> _Available data_:

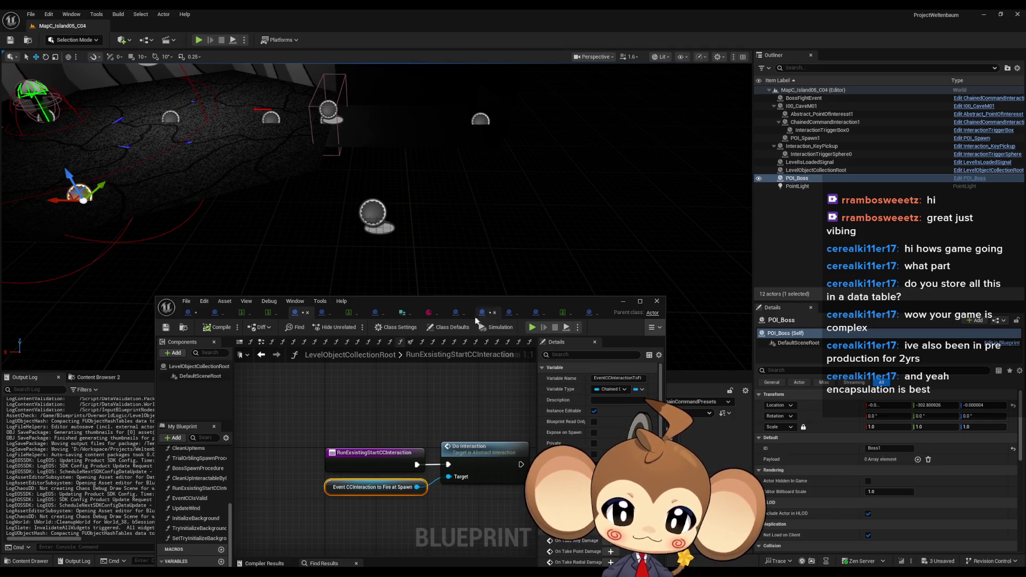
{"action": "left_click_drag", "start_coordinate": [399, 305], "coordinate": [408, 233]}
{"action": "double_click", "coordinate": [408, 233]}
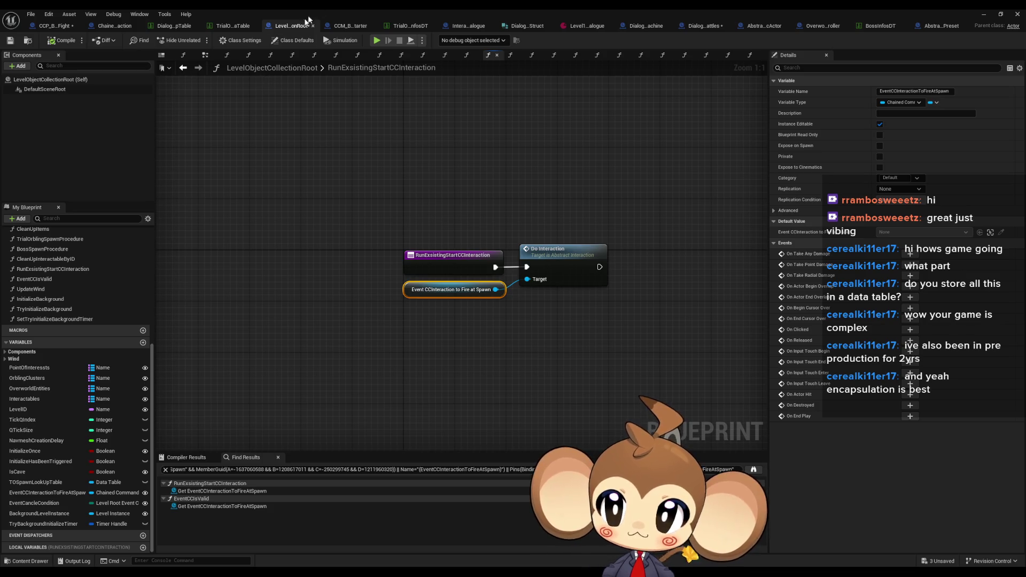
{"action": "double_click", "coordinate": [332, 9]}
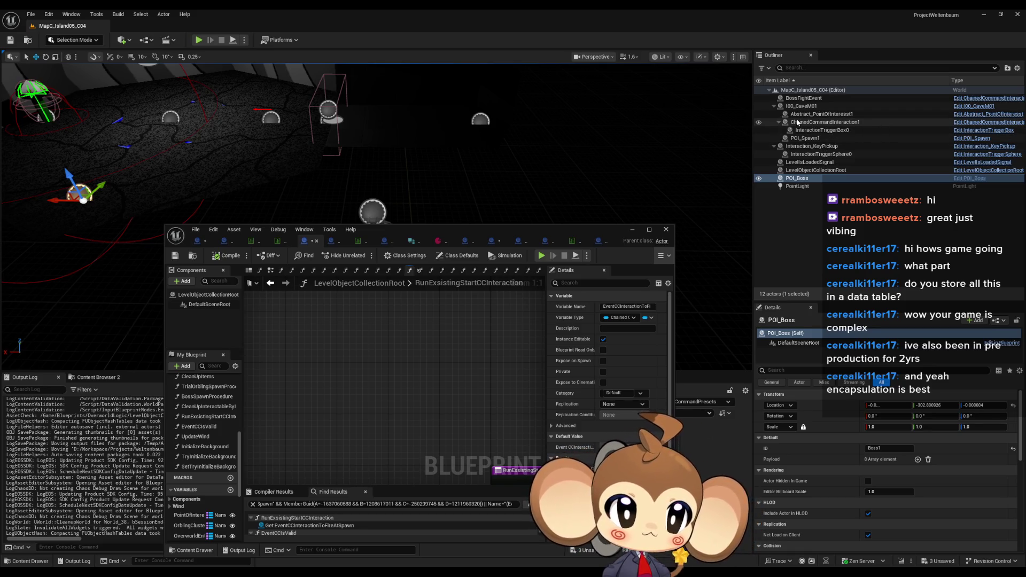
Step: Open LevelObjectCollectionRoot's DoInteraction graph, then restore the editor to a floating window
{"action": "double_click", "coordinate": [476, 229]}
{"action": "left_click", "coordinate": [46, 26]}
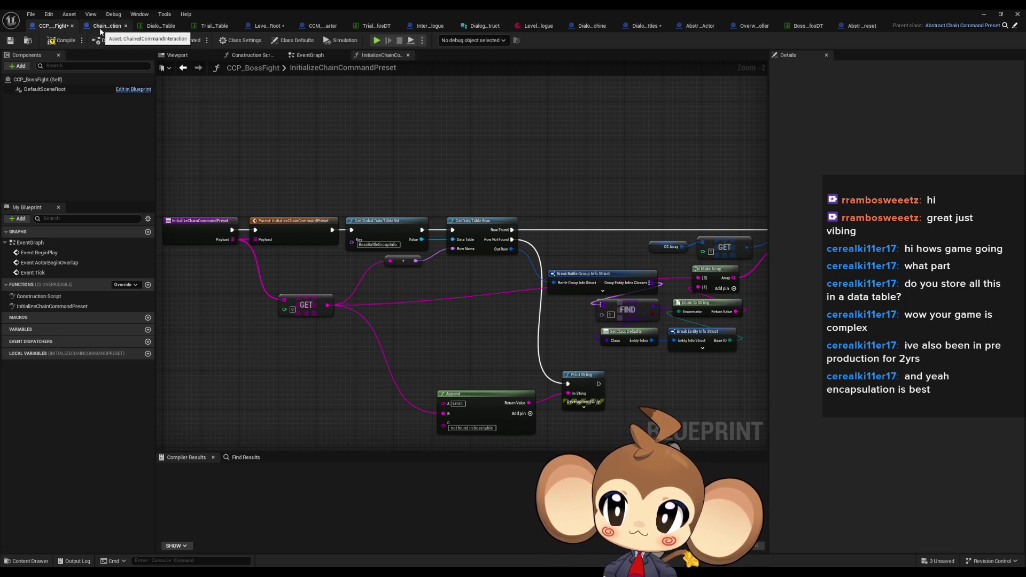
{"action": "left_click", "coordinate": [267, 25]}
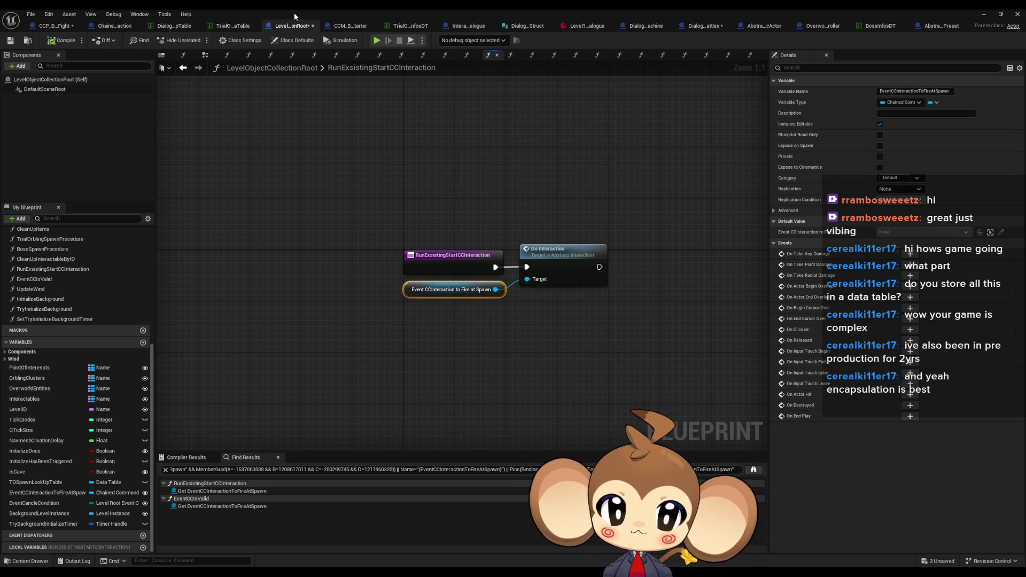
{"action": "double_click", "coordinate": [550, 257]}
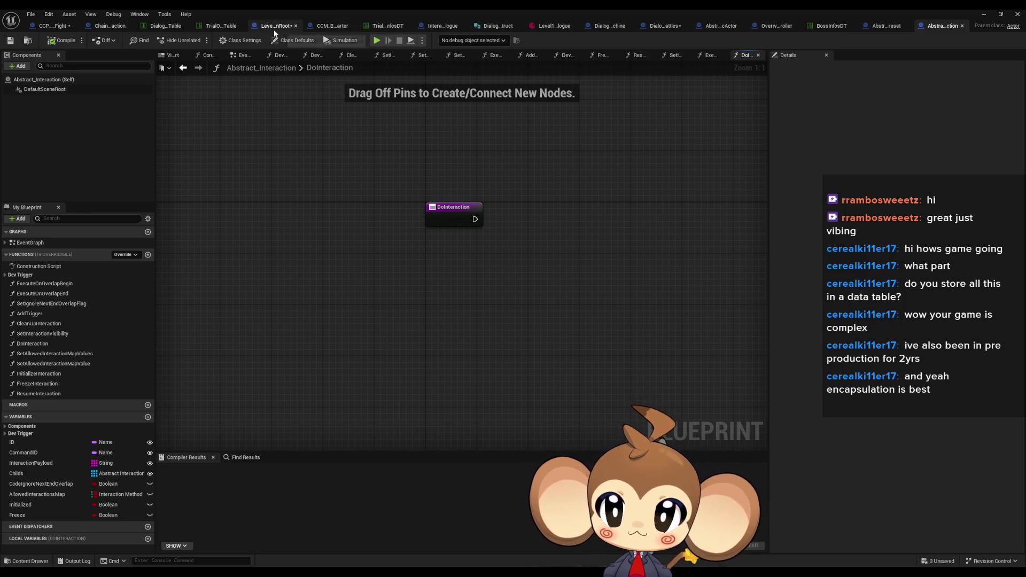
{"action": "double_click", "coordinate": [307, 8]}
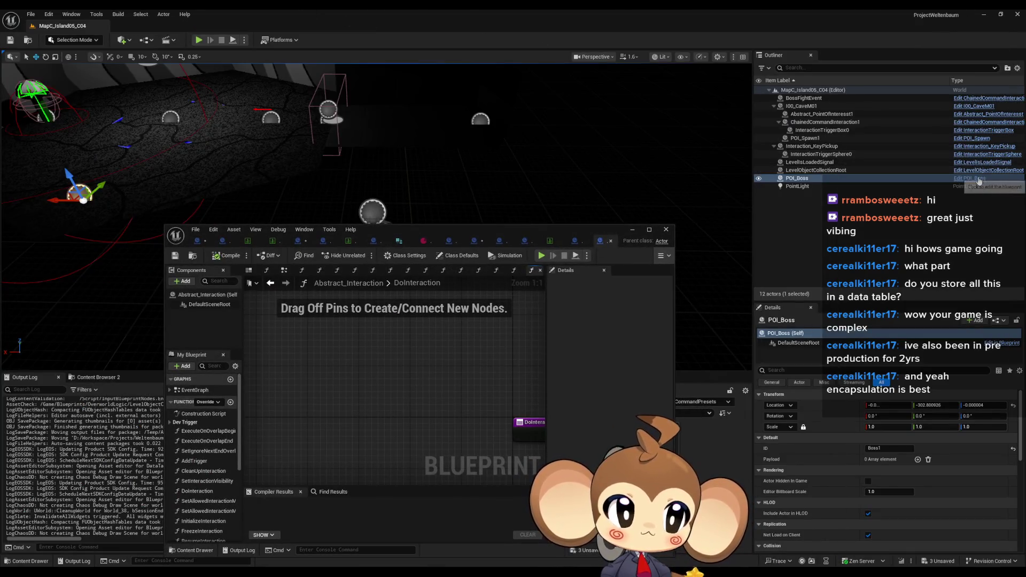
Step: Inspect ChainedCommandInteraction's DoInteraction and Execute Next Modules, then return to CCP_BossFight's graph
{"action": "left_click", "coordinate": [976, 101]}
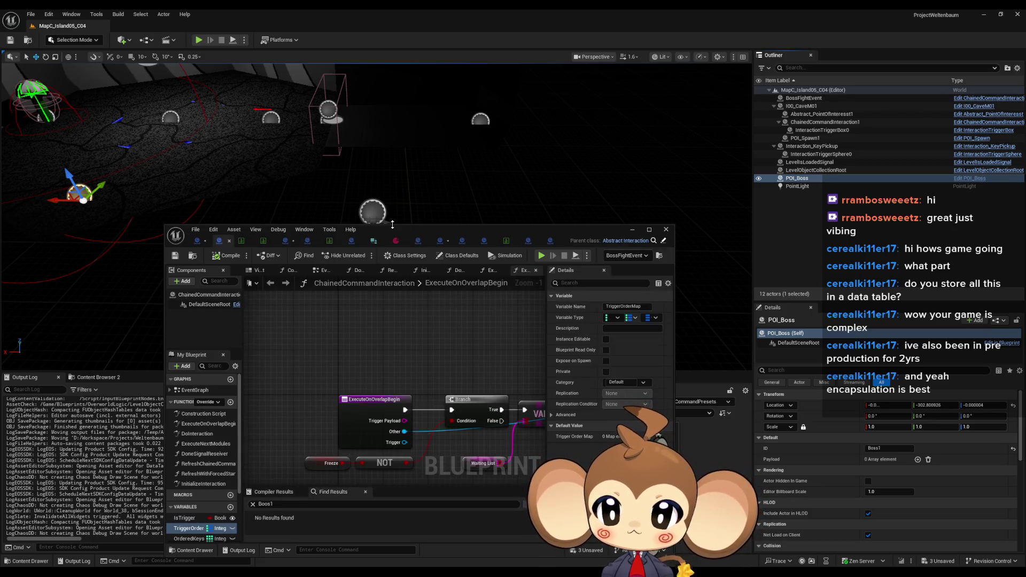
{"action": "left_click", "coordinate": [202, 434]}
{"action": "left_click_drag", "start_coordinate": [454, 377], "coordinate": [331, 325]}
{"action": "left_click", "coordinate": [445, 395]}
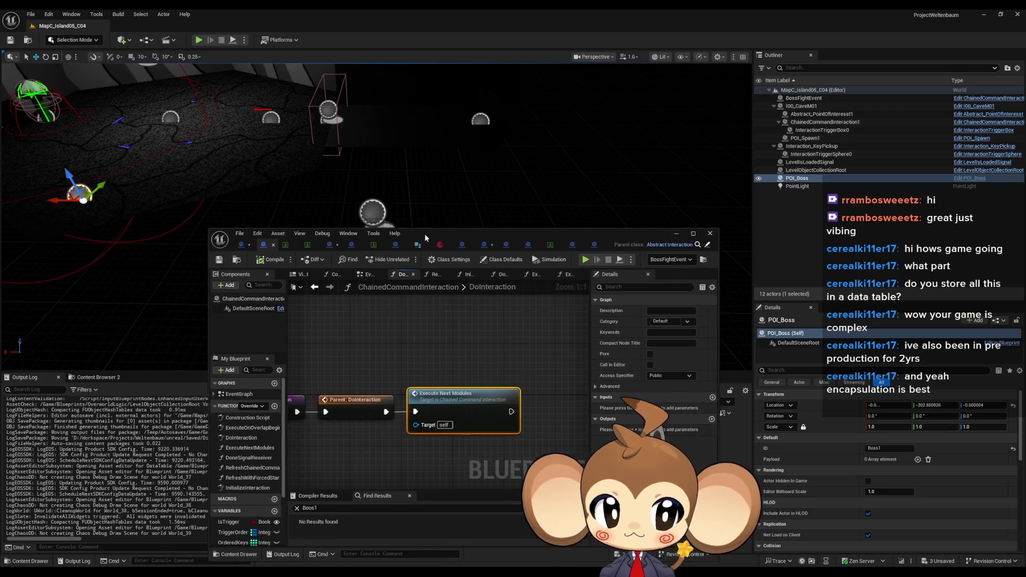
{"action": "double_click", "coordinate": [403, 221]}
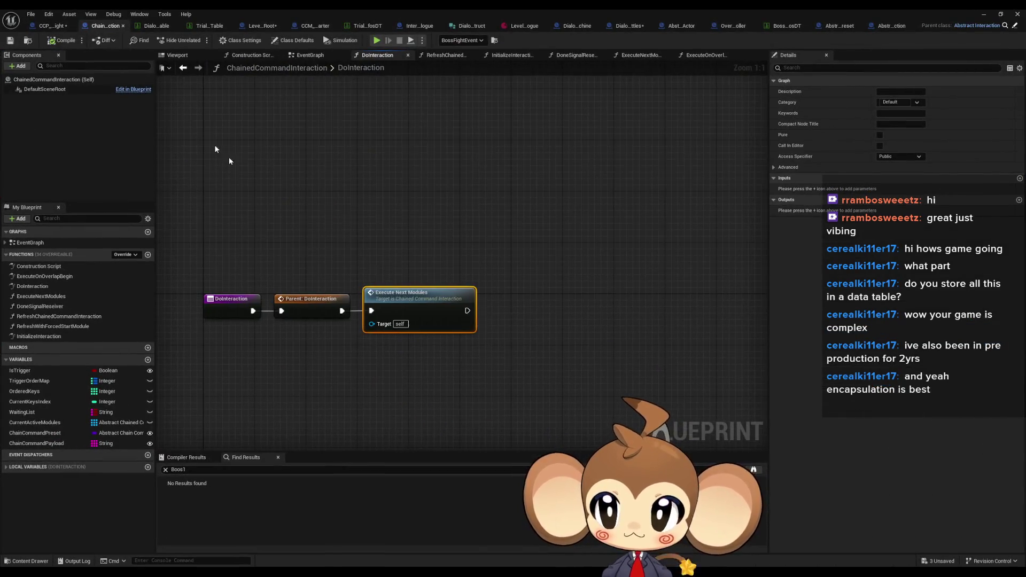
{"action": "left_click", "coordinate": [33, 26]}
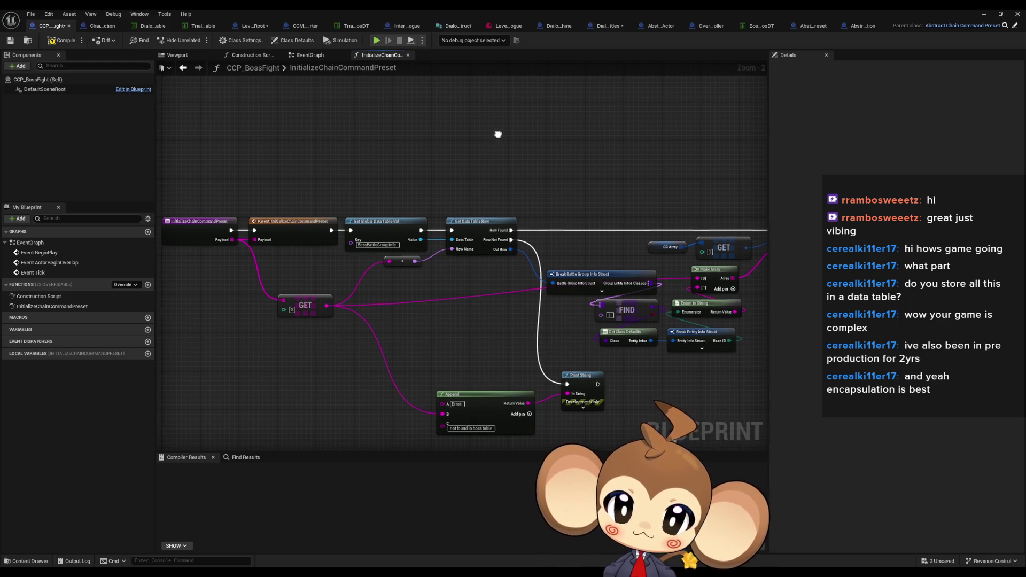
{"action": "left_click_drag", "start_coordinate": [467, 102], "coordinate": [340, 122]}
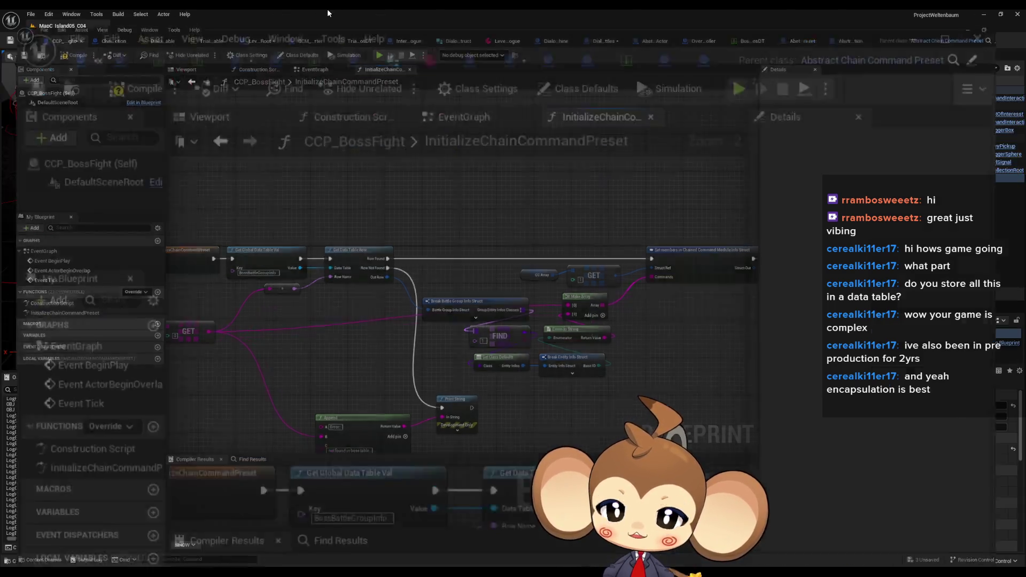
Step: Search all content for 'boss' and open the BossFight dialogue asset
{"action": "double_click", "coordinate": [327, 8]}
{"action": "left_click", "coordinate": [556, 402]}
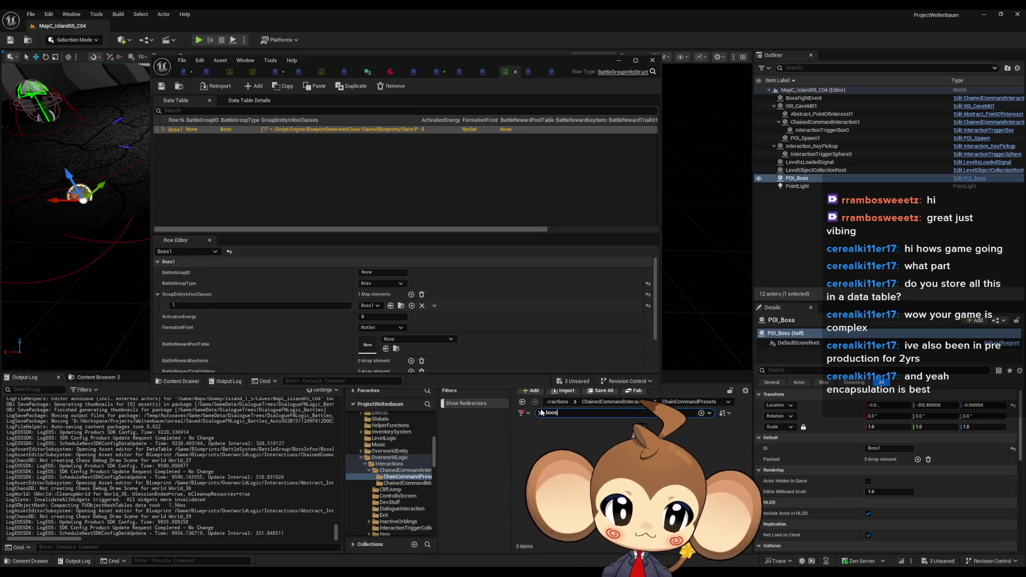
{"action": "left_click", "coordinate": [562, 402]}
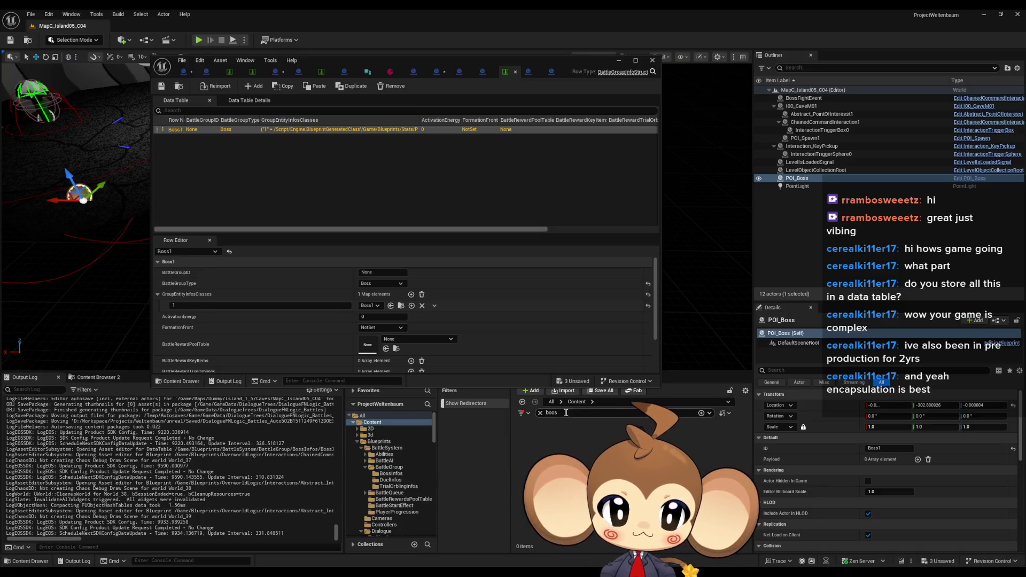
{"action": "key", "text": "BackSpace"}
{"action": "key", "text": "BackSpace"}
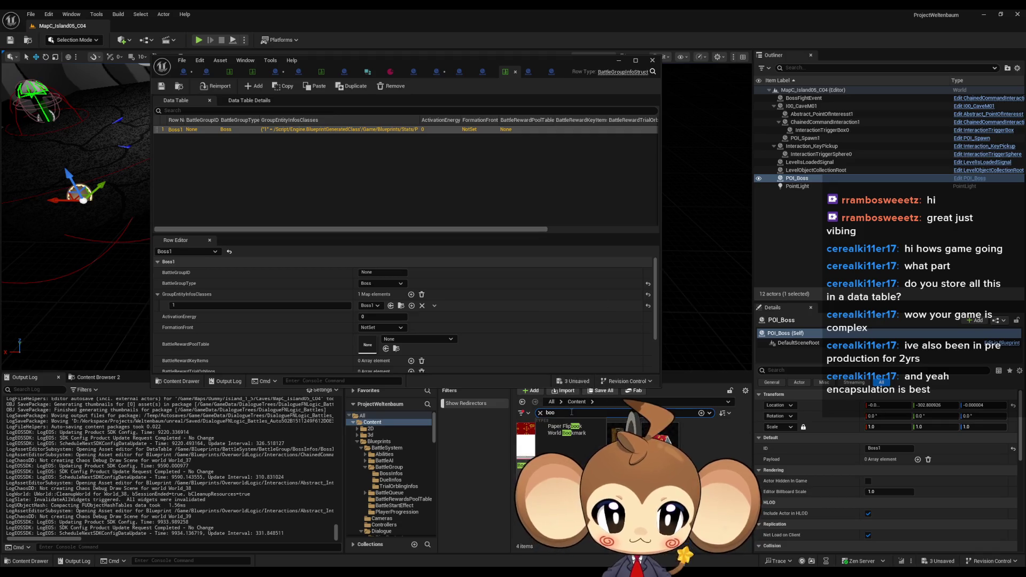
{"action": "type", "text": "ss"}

> _Aim of the exercise_: For the listing above, state how many lines contain the word "Step", with no other words.

> _Task solution_: 3